Talk:Rabin-Karp string search algorithm
From Wikipedia, the free encyclopedia
I think it would be nice if the article discussed extending the algorithm for 2 dimensional pattern matching, as well as giving some optimizations in the case of having varying string lengths for multi-pattern matching case.
Contents |
[edit] =
In the pseudocode of the RK string search algorithm, if hs is given as hash(s[1..n]), the algorithm can not detect a target pattern which occurs on the first m bytes of a given text. This is why I reverted it to be hash(s[1...m]).
One arduous but impetuous, so-called, vandalism detector claims that it should be hash(s[1...n]), because, when m is larger than n, the code crashes. That is true, but I reckon such a range check matter is not a major issue in describing the fundamentals of the algorithm.
Considering the following sentence which is excerpted from the article and is supposed to be written by one of the original contributors,
"Lines 2,3, and 6 each require omega(m) time."
if one still thinks hs := hash(s[1...n]) is correct, why doesn't he/she also modify the above sentence too?
footnote) The line 3 of the pseudocode has been in the form of hash(s[1..m]) for the last six months or so since its original edition by the original writer.
--129.254.65.18 08:35, 23 May 2005 (UTC)
- I agree with you. We are assuming m ≤ n, and if [1..n] is used, the algorithm won't work, because it'd be trying to compare hashes of strings of length n to hashes of strings of length m. Deco 21:41, 23 May 2005 (UTC)
[edit] Line 8 of the muli-pattern-search pseudo-code seems wrong to me
Quote: if s[i..i+m-1] = a substring with hash hs This is exactly the same condition as in the line above (element of hash). As pointed out corretly in the single patters search - to rule out a hash collision we need to compare with the actual search string(s). (Plural only if by fat chance or denial of service attack, two search strings have the same hash.)
Or am I missing something obvious here?--iSee 10:16, 28 July 2005 (UTC)

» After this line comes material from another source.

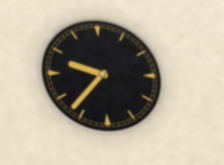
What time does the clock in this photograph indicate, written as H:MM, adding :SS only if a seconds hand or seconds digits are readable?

- I need to correct myself. The code is ok, although I don't quite get how the rolling hash would compare varying key-lengths. I improved the code indentation so the code is more readable iSee
[edit] No worst case
I removed the following text in the "multiple pattern search" section: "We can also ensure O(m n log k) time in the worst case, where m is the length of the longest of the k strings, by storing the hashes in a self-balancing binary search tree instead of a hash table." Rabin-Karp simply doesn't make sense in the worst case, because the whole idea of hashing requires randomization and can only work in expectation (or with high probability).
- That's true. My mistake. Deco 02:51, 31 July 2005 (UTC)
[edit] Suggestions
Firstly, it seems like
1 function RabinKarp(string s[1..n], string sub[1..m]) 2 hsub := hash(sub[1..m]) 3 hs := hash(s[1..m]) 4 for i from 1 to n 5 if hs = hsub 6 if s[i..i+m-1] = sub 7 return i 8 hs := hash(s[i+1..i+m]) 9 return not found
could be shortened to
1 function RabinKarp(string s[1..n], string sub[1..m]) 2 hsub := hash(sub[1..m]) 3 for i from 1 to n 4 hs := hash(s[i..i+m-1]) 5 if hs = hsub 6 if s[i..i+m-1] = sub 7 return i 8 return not found
Aside from being a line shorter, I find this more clearly displays what hs is for any given iteration. The same comment applies to the other example of multi-pattern matching. (Edit: Ignore this suggestion--of course you want to keep the structure of the code the way it is to make it easy to introduce rolling hash functions.)
On the topic of the multi-pattern matching code, I think it is worth noting in both the code and the surrounding discussion the possibility for hash table collisions. As it stands, one might wrongly infer from the code that the only possibility is that a hash table either has no entry or a single entry for any given hash code.
- Thanks for looking over the article. The collisions are internal to the implementation of the hash table. Here we are treating it as an abstract set data structure, and don't even really care whether it's a hash table, binary search tree, or association list. If you think you can make this clearer please feel free. Deco 05:14, 15 November 2005 (UTC)
StTwister 15:39, 25 January 2007 (UTC): In order to be possible to change compute the hash of the next subsequence of S in constant time (to keep a low complexity), the hash must first be calculated outisde the loop entirely (with a 1 to M iteration) and then only updated inside the loop (remove the ith element from the hash and add the (i+m)-th element to the hash). So I think it's clearer if left this way.
[edit] Some pseudocode fixes (both single and multiple pattern search)
Firstly, changed this in single pattern search:
hs := hash(s[1..n])
to
hs := hash(s[1..m])
Secondly, changed the loop from (1 to n) to (1 to n-m+1), because from that points onwards, the hash function would be impossible to calculate (it would get out of sub's range), in both single and multiple pattern search.
Changes by StTwister 15:39, 25 January 2007 (UTC)